Records from a data source:
● ● ● ● ●
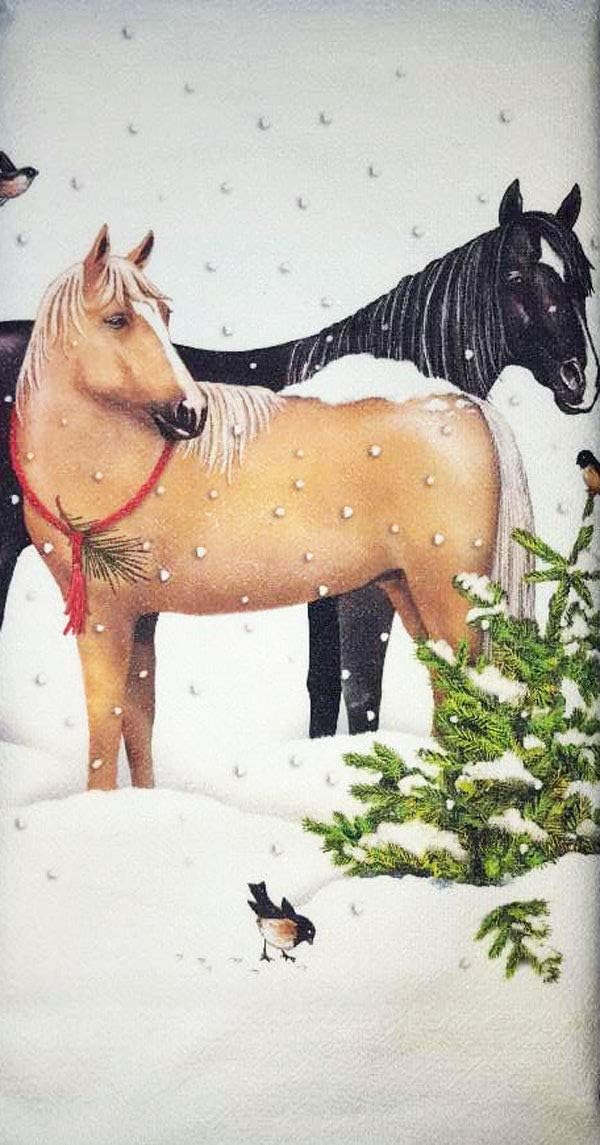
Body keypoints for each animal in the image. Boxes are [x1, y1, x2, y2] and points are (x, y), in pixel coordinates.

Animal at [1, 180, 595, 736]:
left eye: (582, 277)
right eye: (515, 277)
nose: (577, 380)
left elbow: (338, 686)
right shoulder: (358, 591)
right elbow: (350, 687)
● ● ● ● ●
Task description: For the word "right", find every line in the data that holds it and copy that line.

Answer to this exercise:
right eye: (515, 277)
right shoulder: (358, 591)
right elbow: (350, 687)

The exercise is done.